Large-Scale Text-to-Image Model with Inpainting is a Zero-Shot Subject-Driven Image Generator

CVPR 2025

Chaehun Shin¹ Jooyoung Choi¹ Heeseung Kim¹ Sungroh Yoon^1,2,*

¹ Data Science and AI Laboratory, ECE, Seoul National University
² AIIS, ASRI, INMC, ISRC, and Interdisciplinary Program in AI, Seoul National University
^* Corresponding author

Diptych Prompting reinterprets the zero-shot subject-driven text-to-image generation as an inpainting task!

[Paper] [Code] [BibTeX]

Abstract

Subject-driven text-to-image generation aims to produce images of a new subject within a desired context by accurately capturing both the visual characteristics of the subject and the semantic content of a text prompt. Traditional methods rely on time- and resource-intensive fine-tuning for subject alignment, while recent zero-shot approaches leverage on-the-fly image prompting, often sacrificing subject alignment. In this paper, we introduce Diptych Prompting, a novel zero-shot approach that reinterprets as an inpainting task with precise subject alignment by leveraging the emergent property of diptych generation in large-scale text-to-image models. Diptych Prompting arranges an incomplete diptych with the reference image in the left panel, and performs text-conditioned inpainting on the right panel. We further prevent unwanted content leakage by removing the background in the reference image and improve fine-grained details in the generated subject by enhancing attention weights between the panels during inpainting. Experimental results confirm that our approach significantly outperforms zero-shot image prompting methods, resulting in images that are visually preferred by users. Additionally, our method supports not only subject-driven generation but also stylized image generation and subject-driven image editing, demonstrating versatility across diverse image generation applications.

Method

A 'Diptych' is an art term referring to a two-paneled artwork in which two panels are displayed side by side, each containing interrelated content. Given the reference subject image and target text prompt describing the desired context, our Diptych Prompting begins by composing the triplet: an incomplete diptych containing the reference subject image in the left panel, text prompt describing the diptych with target context, and the binary mask specifying the right panel as the inpainting target. Subsequently, the right panel is completed through text-conditioned inpainting, generating an image that incorporates both the target subject and desired context effectively. In the inpainting process, we remove the background from the reference image using Grounding DINO and SAM to isolate only the subject related information in the reference image. Additionally, to preserve fine-grained details of the subject in the generated image, we enhance the reference attention by rescaling the attention weights between the right panel query and the left panel key.

Results

Our Diptych Prompting achieves high-quality subject-driven text-to-image generation, satisfying both subject alignment and text alignment in a zero-shot manner across diverse subjects and situations.

Qualitative Comparisons

Despite using an inpainting approach without any specialized training for subject-driven text-to-image generation, Diptych Prompting significantly outperforms encoder-based zero-shot methods. Its superiority is evident in capturing the granular details of reference subjects, even in challenging examples with characteristic fine details, such as a ‘monster toy’ or ‘backpack’.

Stylized Image Generation

Diptych Prompting can be extended to stylized image generation by using a style image as the reference. The generated images accurately reflect the stylistic features of the reference style image, such as color scheme, texture, and layout.

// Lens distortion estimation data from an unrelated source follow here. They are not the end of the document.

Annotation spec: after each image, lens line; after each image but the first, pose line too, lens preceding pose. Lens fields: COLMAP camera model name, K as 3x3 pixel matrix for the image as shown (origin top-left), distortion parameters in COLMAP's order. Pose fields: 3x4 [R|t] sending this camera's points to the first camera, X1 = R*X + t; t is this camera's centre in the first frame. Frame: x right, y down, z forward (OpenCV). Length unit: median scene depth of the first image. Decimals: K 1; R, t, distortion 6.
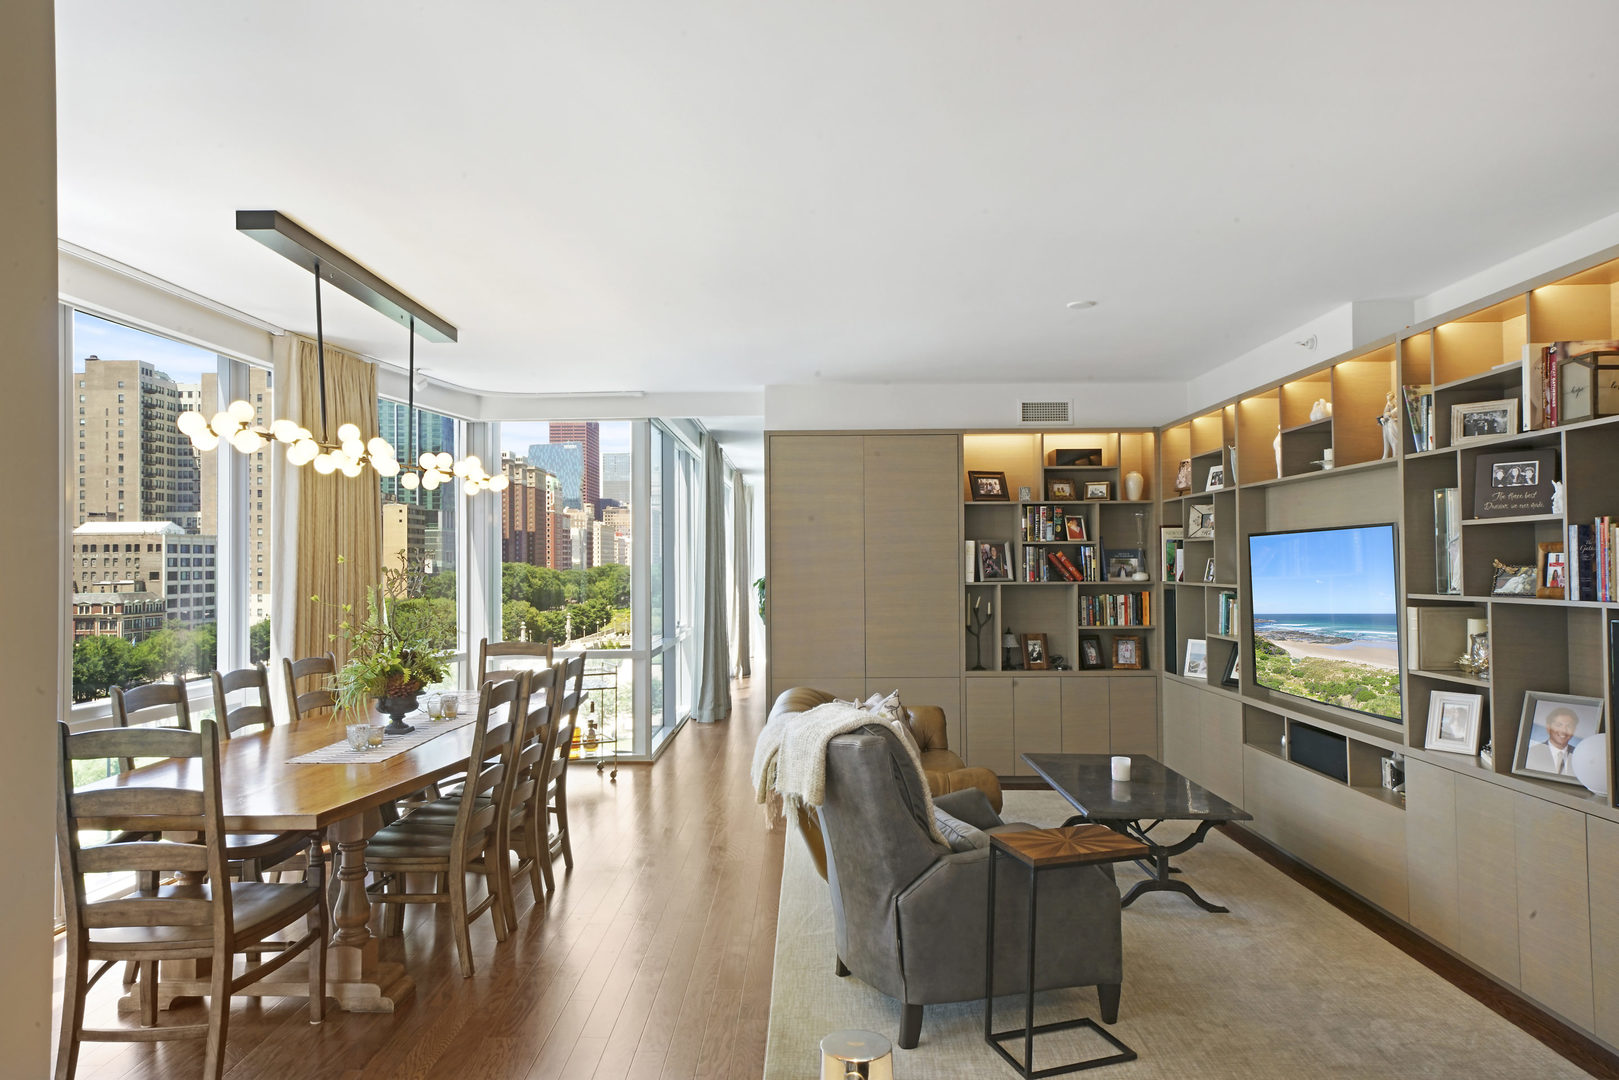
lens RADIAL K [[1047.8, 0, 795.9], [0, 1047.8, 548.5], [0, 0, 1]] dist [0.029246, 0.000936]
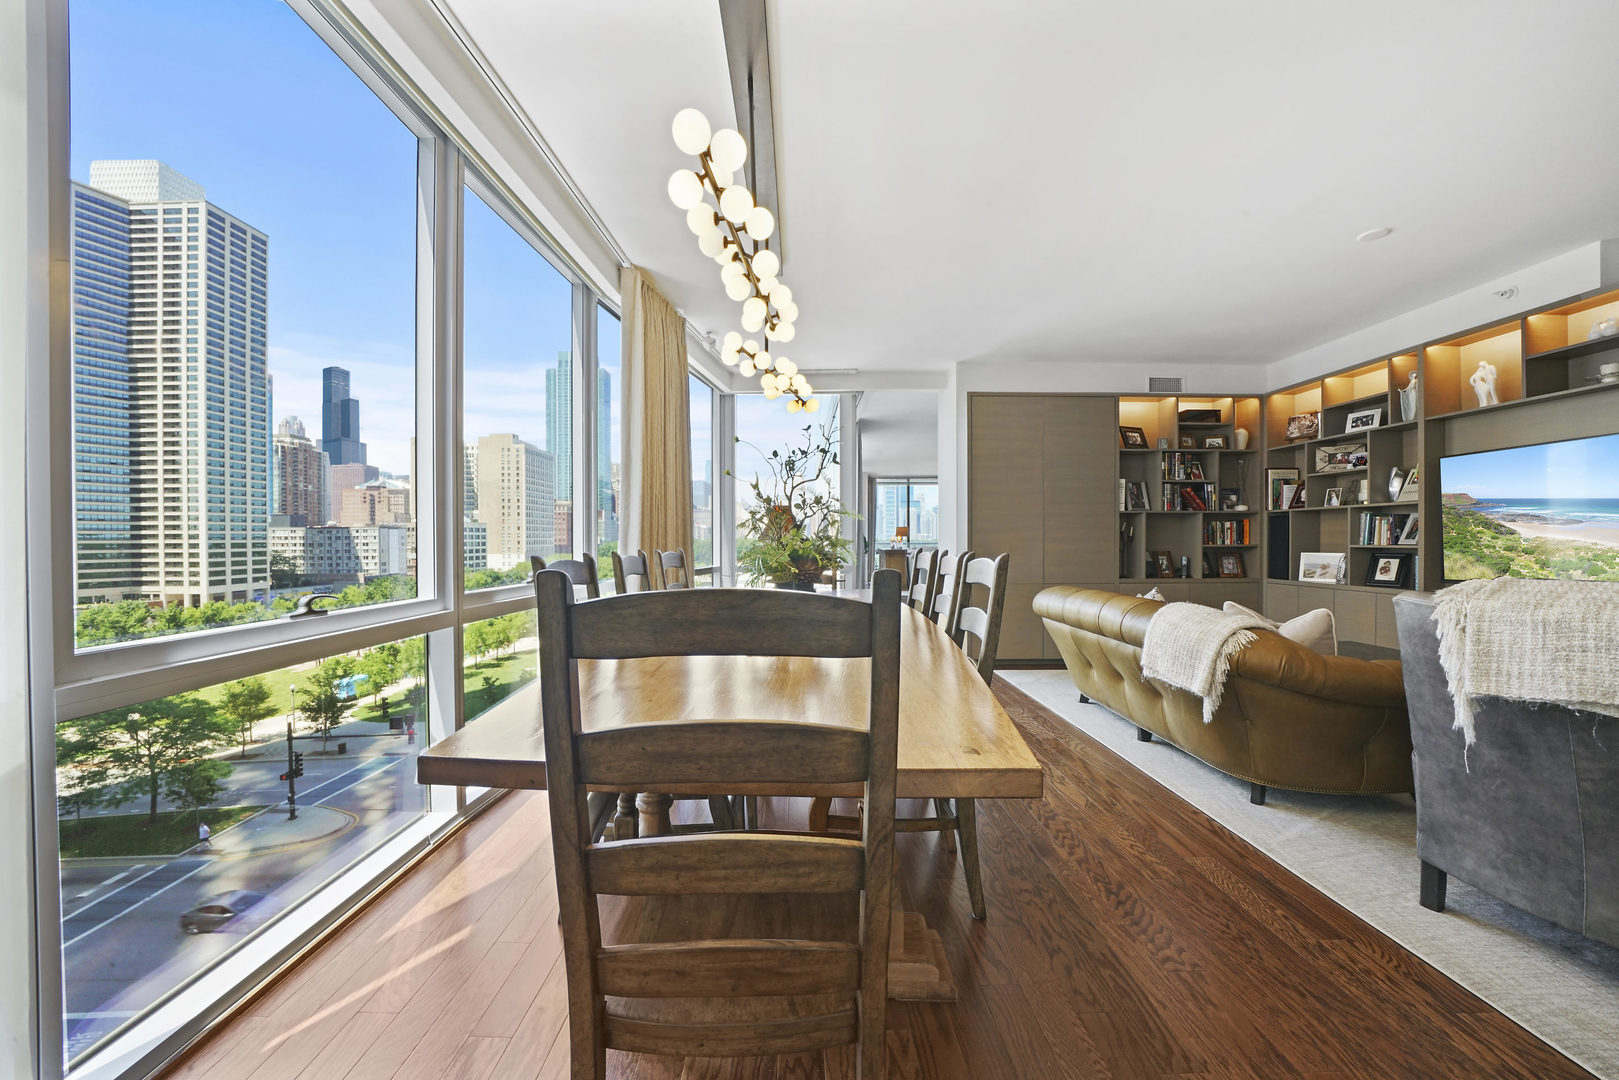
lens RADIAL K [[556.0, 0, 799.7], [0, 556.0, 544.5], [0, 0, 1]] dist [-0.027446, 0.002828]
pose [[0.999861, 0.003859, 0.016208, -0.245672], [-0.004227, 0.999731, 0.022787, 0.059994], [-0.016116, -0.022852, 0.999609, 0.317848]]
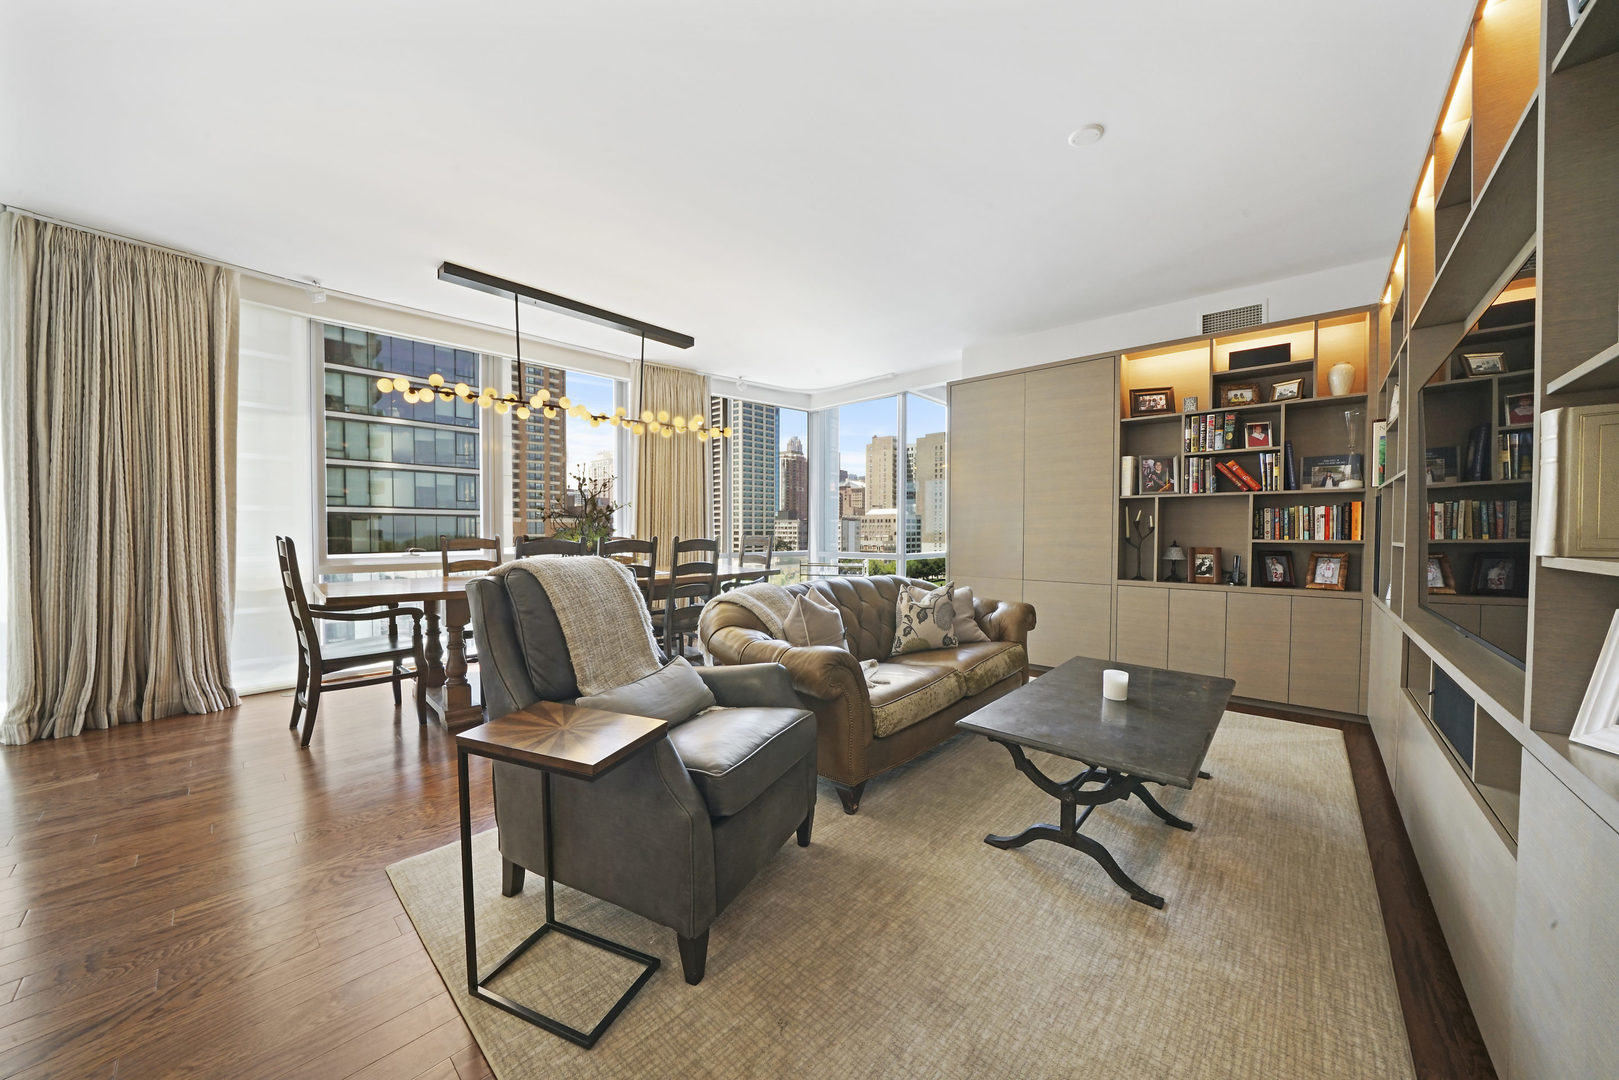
lens RADIAL K [[556.0, 0, 799.7], [0, 556.0, 544.5], [0, 0, 1]] dist [-0.027446, 0.002828]
pose [[0.747400, 0.026436, -0.663848, 0.288494], [0.000797, 0.999172, 0.040687, 0.058068], [0.664374, -0.030938, 0.746760, 0.366356]]
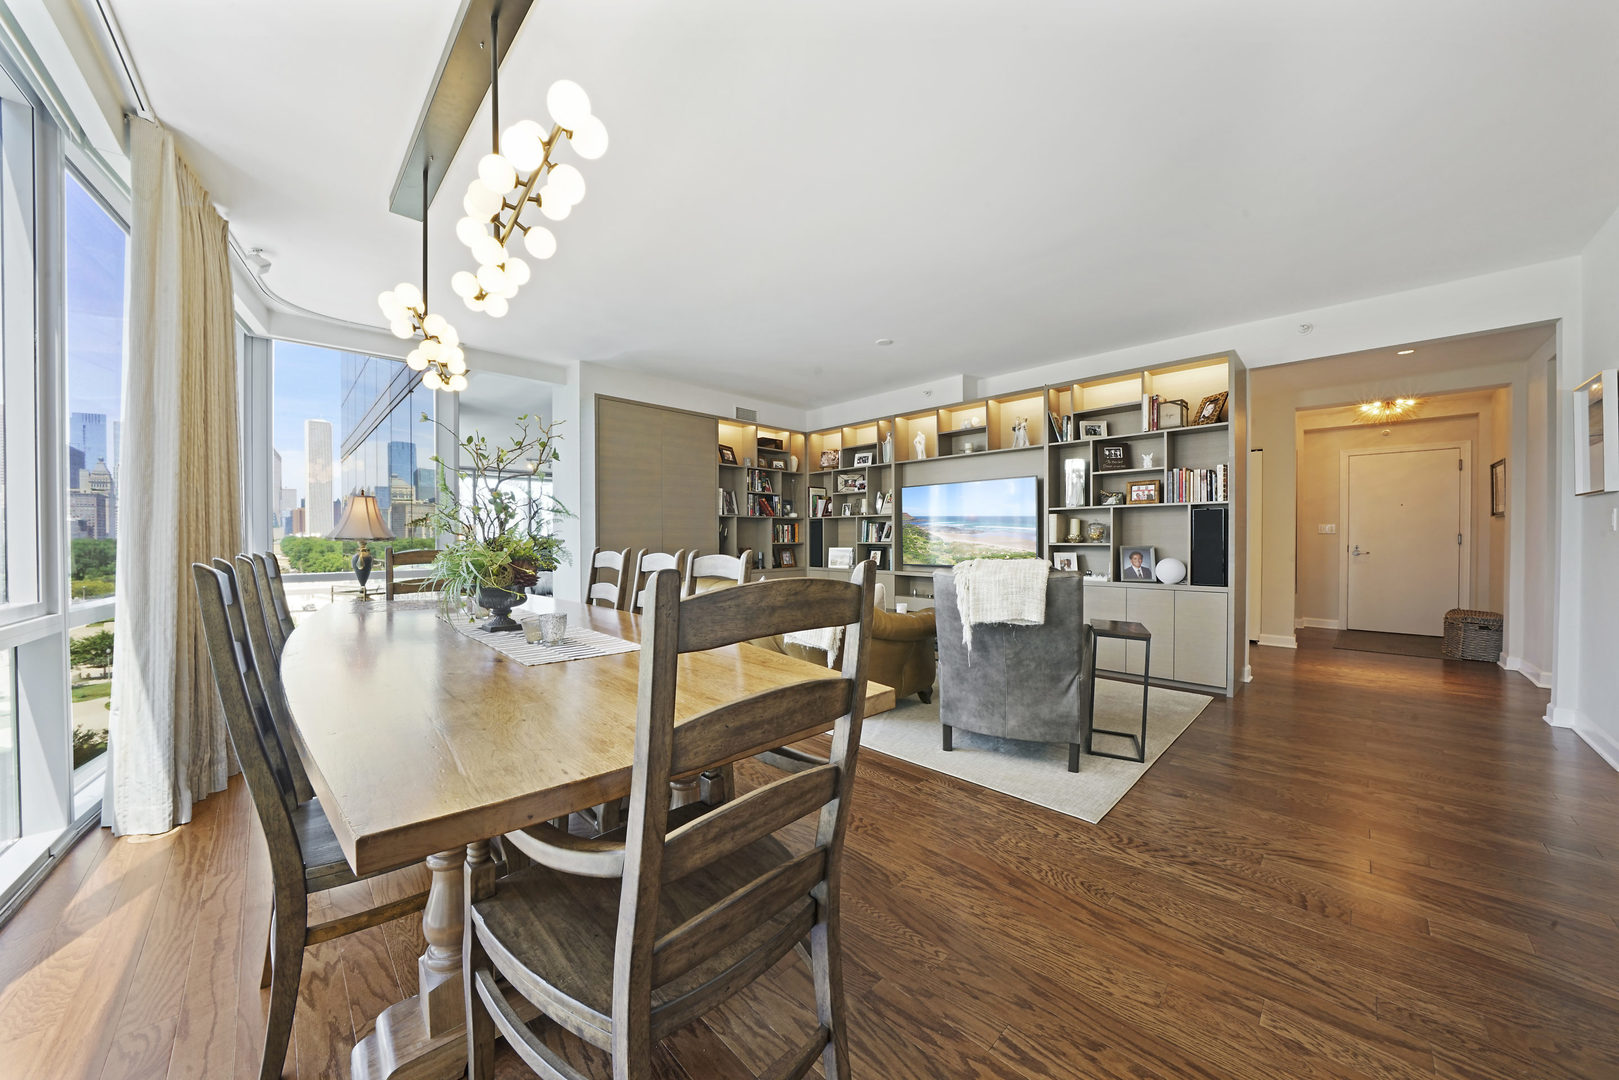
lens RADIAL K [[556.0, 0, 799.7], [0, 556.0, 544.5], [0, 0, 1]] dist [-0.027446, 0.002828]
pose [[0.705630, -0.003838, 0.708570, -0.337386], [-0.012024, 0.999776, 0.017390, 0.060445], [-0.708478, -0.020791, 0.705426, 0.328338]]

Subject-Driven Image Editing

Diptych Prompting enables subject-driven image editing by placing the reference subject image on the left panel and the editing target image on the right panel of the incomplete diptych. By masking only the desired area in the right panel and applying diptych inpainting, the reference subject from the left panel is seamlessly generated in the masked region on the right panel. The edited images effectively preserve the unmasked areas while integrating the desired subject into the target region.